Presidents of Armenia and Russia meet in Sochi
On 23 August, the Armenian President Serzh Sargsyan left for an official visit to Sochi, where he met with the RF President Vladimir Putin. According to the Armenian President’s press service, the Presidents of the two countries discussed bilateral cooperation issues.
As reported, Serzh Sargsyan and Vladimir Putin also focused on development of integration processes within the framework of the Eurasian Economic Union (EAEU) and the Collective Security Treaty Organization (CSTO), as well as exchanged opinions regarding international and regional issues, including the settlement of the Karabakh conflict.
“Armenia and Russia have done much to build a solid basis for their relations as the sovereign states,” said Vladimir Putin, noting that this year marked the 25th anniversary since the establishment of the Armenian-Russian diplomatic relations, while in a few days’ time, on 29 August, Armenia and Russia will mark the 20th anniversary of the conclusion of the Friendship, Cooperation and Mutual Assistance Treaty.
Putin also stressed that Armenia and Russia were engaged in an intensive political dialogue in the economic, security and defense spheres.
As Serzh Sargsyan pointed out, the Armenian-Russia strategic ties were distinguished by ongoing top-level intensive dialogues, as well as by wide-ranging foreign-policy coordination.
“Our commercial and economic relations have been intensively developing. There was a 15% growth in trade turnover last year, and nearly 24% growth in the HY1, 2017. Our governments and parliaments are in permanent contact with each other. We are consistently developing inter-regional and humanitarian cooperation,” said the Armenian President.
There is much to be discussed
The Sargsyan-Putin meeting was actively discussed in Armenian and Russian expert circles. As soon as reports came about President Sargsyan’s visit to Russia, the political analysts tried to figure out what the reason was behind the visit.
Hakob Badalyan, a political columnist, expressed his opinion that the Armenian and Russian Presidents’ meeting would bring considerable results in terms of further development of the situation. He noted that the meeting was unlikely to be a pivotal one, but it would definitely be productive.

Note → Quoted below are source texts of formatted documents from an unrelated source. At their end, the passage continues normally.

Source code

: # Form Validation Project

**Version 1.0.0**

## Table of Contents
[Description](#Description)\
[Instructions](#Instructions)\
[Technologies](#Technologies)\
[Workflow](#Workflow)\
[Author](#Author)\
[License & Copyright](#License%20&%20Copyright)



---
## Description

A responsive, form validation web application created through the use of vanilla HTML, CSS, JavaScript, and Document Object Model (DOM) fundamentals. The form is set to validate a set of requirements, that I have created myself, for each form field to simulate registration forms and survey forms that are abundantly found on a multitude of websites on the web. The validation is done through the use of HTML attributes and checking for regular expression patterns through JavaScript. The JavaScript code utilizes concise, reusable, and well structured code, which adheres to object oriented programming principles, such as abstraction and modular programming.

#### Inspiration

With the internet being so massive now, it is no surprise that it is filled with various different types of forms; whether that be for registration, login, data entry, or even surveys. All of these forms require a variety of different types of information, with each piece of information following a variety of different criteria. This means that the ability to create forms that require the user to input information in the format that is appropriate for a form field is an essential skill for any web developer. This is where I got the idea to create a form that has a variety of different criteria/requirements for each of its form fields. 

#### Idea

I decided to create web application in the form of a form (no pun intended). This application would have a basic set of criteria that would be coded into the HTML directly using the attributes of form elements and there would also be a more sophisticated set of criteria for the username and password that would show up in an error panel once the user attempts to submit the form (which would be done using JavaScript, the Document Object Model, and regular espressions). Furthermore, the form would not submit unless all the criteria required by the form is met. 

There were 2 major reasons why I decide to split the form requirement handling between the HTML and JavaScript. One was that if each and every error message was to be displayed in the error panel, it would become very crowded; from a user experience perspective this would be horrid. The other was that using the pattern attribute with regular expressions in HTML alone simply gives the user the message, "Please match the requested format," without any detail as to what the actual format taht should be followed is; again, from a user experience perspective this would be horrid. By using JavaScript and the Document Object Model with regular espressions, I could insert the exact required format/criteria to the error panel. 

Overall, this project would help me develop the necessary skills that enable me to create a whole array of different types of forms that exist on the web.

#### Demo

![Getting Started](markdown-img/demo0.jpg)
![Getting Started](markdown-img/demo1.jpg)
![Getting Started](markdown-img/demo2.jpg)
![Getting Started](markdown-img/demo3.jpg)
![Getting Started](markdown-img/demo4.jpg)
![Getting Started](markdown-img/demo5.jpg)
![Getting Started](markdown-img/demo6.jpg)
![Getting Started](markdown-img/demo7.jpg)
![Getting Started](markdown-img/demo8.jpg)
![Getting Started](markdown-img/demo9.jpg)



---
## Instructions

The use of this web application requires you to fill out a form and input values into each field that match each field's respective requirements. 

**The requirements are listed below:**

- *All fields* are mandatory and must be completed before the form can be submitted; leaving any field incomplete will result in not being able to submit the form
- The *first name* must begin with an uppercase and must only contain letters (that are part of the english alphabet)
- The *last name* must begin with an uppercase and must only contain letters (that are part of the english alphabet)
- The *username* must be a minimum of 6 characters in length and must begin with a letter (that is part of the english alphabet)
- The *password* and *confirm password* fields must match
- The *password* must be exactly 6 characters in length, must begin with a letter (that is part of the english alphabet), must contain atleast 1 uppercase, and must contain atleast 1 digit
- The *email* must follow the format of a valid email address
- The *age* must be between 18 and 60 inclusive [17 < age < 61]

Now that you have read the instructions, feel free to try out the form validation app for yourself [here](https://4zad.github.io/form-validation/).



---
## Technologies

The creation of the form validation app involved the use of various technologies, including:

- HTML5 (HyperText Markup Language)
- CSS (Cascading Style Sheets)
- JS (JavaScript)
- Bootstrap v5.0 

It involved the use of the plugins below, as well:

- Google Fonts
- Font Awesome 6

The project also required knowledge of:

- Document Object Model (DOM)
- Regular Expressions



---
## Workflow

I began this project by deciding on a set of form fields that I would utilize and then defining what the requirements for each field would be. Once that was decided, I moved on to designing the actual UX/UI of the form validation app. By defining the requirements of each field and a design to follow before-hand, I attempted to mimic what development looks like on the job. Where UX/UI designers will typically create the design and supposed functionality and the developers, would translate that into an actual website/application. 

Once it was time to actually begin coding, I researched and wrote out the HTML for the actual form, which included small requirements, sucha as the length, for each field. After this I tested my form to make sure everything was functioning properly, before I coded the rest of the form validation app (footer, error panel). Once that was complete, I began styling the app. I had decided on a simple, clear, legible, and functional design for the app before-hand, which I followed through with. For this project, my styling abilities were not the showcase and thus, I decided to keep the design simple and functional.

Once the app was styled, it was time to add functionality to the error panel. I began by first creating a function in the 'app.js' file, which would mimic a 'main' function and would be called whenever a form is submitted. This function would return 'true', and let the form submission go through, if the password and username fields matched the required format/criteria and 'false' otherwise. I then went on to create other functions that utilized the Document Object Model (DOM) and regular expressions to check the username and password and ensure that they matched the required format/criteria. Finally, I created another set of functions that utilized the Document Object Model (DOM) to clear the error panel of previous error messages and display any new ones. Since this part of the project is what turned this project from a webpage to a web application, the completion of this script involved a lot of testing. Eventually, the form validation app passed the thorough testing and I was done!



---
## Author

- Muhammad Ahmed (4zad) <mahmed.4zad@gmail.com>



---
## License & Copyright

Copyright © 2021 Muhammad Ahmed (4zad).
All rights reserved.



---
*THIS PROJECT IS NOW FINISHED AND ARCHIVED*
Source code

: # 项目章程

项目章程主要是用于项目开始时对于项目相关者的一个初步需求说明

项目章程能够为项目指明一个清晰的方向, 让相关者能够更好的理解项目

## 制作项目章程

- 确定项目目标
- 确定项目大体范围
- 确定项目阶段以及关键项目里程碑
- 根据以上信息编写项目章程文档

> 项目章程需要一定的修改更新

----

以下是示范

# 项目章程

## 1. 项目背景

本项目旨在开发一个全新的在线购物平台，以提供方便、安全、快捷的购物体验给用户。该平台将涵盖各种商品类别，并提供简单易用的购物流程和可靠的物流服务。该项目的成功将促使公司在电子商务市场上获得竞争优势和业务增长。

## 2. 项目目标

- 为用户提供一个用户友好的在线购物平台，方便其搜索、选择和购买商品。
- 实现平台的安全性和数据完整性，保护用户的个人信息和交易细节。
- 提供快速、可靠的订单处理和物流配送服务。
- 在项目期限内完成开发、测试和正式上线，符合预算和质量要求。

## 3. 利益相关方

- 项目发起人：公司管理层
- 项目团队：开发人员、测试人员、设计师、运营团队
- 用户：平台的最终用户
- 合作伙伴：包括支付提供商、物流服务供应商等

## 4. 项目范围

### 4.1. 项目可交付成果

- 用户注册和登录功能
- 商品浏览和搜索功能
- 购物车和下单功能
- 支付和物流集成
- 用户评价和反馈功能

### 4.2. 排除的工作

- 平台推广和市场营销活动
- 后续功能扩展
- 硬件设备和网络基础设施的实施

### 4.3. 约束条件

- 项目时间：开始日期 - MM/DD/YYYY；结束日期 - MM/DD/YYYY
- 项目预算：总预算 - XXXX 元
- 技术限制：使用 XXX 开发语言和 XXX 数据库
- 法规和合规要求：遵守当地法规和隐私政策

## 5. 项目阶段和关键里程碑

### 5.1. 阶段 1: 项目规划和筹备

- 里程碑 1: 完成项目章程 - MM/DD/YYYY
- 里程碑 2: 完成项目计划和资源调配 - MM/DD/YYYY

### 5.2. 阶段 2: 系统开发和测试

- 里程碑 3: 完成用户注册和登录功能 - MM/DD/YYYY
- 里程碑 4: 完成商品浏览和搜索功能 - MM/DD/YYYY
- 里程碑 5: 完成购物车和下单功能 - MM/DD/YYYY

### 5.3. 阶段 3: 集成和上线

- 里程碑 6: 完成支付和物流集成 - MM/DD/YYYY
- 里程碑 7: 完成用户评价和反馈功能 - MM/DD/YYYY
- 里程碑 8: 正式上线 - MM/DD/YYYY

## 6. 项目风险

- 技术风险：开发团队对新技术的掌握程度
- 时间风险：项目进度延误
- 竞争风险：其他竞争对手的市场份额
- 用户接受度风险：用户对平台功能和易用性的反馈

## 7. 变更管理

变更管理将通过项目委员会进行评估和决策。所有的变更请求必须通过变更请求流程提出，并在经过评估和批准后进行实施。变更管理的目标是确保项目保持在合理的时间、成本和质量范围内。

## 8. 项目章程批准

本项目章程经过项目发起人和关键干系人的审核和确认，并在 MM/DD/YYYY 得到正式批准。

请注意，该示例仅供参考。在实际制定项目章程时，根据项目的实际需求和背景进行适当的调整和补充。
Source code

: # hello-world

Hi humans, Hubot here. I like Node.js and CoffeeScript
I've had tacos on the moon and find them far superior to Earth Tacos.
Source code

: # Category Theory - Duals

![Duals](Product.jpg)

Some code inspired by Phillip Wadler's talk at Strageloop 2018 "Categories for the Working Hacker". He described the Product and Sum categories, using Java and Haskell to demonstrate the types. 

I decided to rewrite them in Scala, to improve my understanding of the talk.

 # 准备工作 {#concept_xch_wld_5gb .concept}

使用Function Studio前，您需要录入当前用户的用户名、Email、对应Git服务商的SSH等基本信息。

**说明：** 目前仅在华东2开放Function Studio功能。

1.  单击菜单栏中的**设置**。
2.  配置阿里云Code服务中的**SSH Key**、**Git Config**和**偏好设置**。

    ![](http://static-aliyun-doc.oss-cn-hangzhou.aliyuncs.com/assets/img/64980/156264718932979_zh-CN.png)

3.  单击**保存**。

“It’s yet another Armenia-Russia meeting at the top level. However, many issues have accumulated and much has happened over this period, and that forms a new agenda for this meeting,” said Badalyan.
According to the political analyst, it was very important that on the same day, in Sochi, Putin also met with Israeli Premier, Benjamin Netanyahu, and also held a meeting with Azerbaijani President, Ilham Aliyev, at the same place, a week ago.
“Many have noticed the coincidence in timing, especially against the background of the recent visit to Armenia of a high-ranking Israeli official, the Minister of Regional Cooperation, a former chief of the special services, whom Serzh Sargsyan was unwilling to receive in Yerevan. Nevertheless, it was an unprecedented visit in the history of Armenian-Israeli relations.”
“The visit acquired particular connotation a few days later, when the Israeli mass media frenzied over a live demonstration of the Israeli drones on Armenian positions, carried out as part of the contract between Azerbaijan and the Israeli UAV manufacturing company…”
“There is no doubt that the matter concerns maintaining of at least relative peace in the region, in particular, in the Karabakh zone, under control of the Armenian forces and without a third party’s involvement. The point is that Russia and Israel, being the third parties, are very close to this zone in terms of billions of dollars worth of weapons supplied to Azerbaijan,” said Hakob Badalyan.
Armenian political analysts also expected that Turkey’s possible integration into the EAEU customs area would also be addressed at the Sargsyan-Putin meeting. JAMnews provided a detailed coverage of this issue in its recent publication ‘Turkey tests the waters: Eurasian integration ahead’.
Vadim Dubnov, a Russian analyst, noted that Sargsyan and Putin have much to discuss, and the Karabakh issue is very convenient, since ‘you can hide behind it any discussions that may not even be large-scale, but are probably more significant for Moscow, and especially, for Yerevan. For example, the prospect of strategic, military-technical issues, or issues related to Armenia’s European integration.’